In May 2016, Governor Hickenlooper signed into law a budget that included a $2.5 million increase in the state family planning budget, better enabling more women to choose the birth control method of their choice. It is the first increase of this size in the program’s 45 year history. A concerted effort to make the case for increased investment was made by state officials, committed legislators, and advocates of many stripes based on outcomes achieved during a public-private partnership to expand contraceptive access. Several thought that it would be too controversial to pass, especially after being defeated in the previous year. The collaborative effort built bi-partisan support empowering more individuals to plan if and when to become pregnant.
Gov. Hickenlooper accepts national recognition on behalf of Colorado’s Family Planning Initiative.
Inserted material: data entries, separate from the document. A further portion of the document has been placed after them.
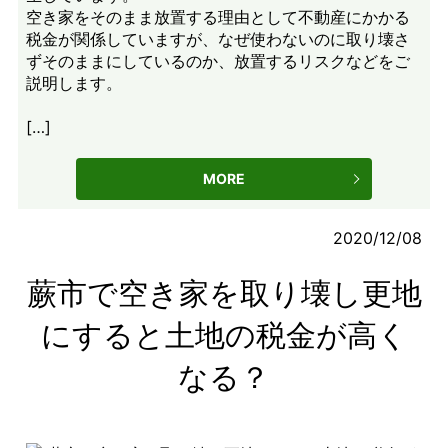
空き家をそのまま放置する理由として不動産にかかる
税金が関係していますが、なぜ使わないのに取り壊さ
ずそのままにしているのか、放置するリスクなどをご
説明します。
[…]
MORE
2020/12/08
蕨市で空き家を取り壊し更地
にすると土地の税金が高く
なる？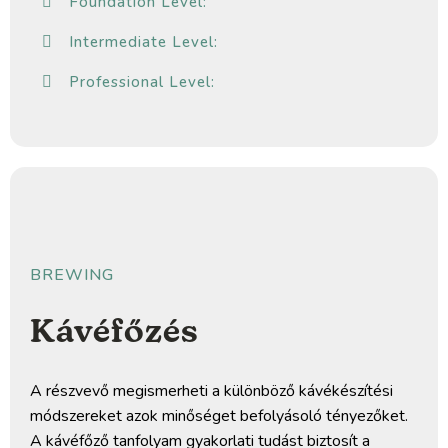
Foundation Level:
Intermediate Level:
Professional Level:
BREWING
Kávéfőzés
A részvevő megismerheti a különböző kávékészítési
módszereket azok minőséget befolyásoló tényezőket.
A kávéfőző tanfolyam gyakorlati tudást biztosít a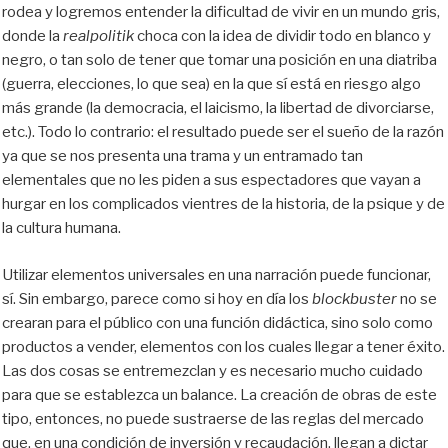
rodea y logremos entender la dificultad de vivir en un mundo gris,
donde la
realpolitik
choca con la idea de dividir todo en blanco y
negro, o tan solo de tener que tomar una posición en una diatriba
(guerra, elecciones, lo que sea) en la que sí está en riesgo algo
más grande (la democracia, el laicismo, la libertad de divorciarse,
etc.). Todo lo contrario: el resultado puede ser el sueño de la razón
ya que se nos presenta una trama y un entramado tan
elementales que no les piden a sus espectadores que vayan a
hurgar en los complicados vientres de la historia, de la psique y de
la cultura humana.
Utilizar elementos universales en una narración puede funcionar,
sí. Sin embargo, parece como si hoy en día los
blockbuster
no se
crearan para el público con una función didáctica, sino solo como
productos a vender, elementos con los cuales llegar a tener éxito.
Las dos cosas se entremezclan y es necesario mucho cuidado
para que se establezca un balance. La creación de obras de este
tipo, entonces, no puede sustraerse de las reglas del mercado
que, en una condición de inversión y recaudación, llegan a dictar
“(This program) means better health and social outcomes for women — more stable families, girls staying in schools longer, people accessing state programs less. It saves money for the state and it leads to better social outcomes for the families who use this.”
- Rep. KC Becker (D-Boulder)
“It’s hard for me because I am Catholic,” Landgraf said, referring to Catholic teachings against birth control. “But when it comes down to it, the reduction in abortions, girls staying in school who are hopefully going to go on to college, not getting on welfare, not needing Medicaid – that says everything I needed to hear. So I’m going to vote for your bill.”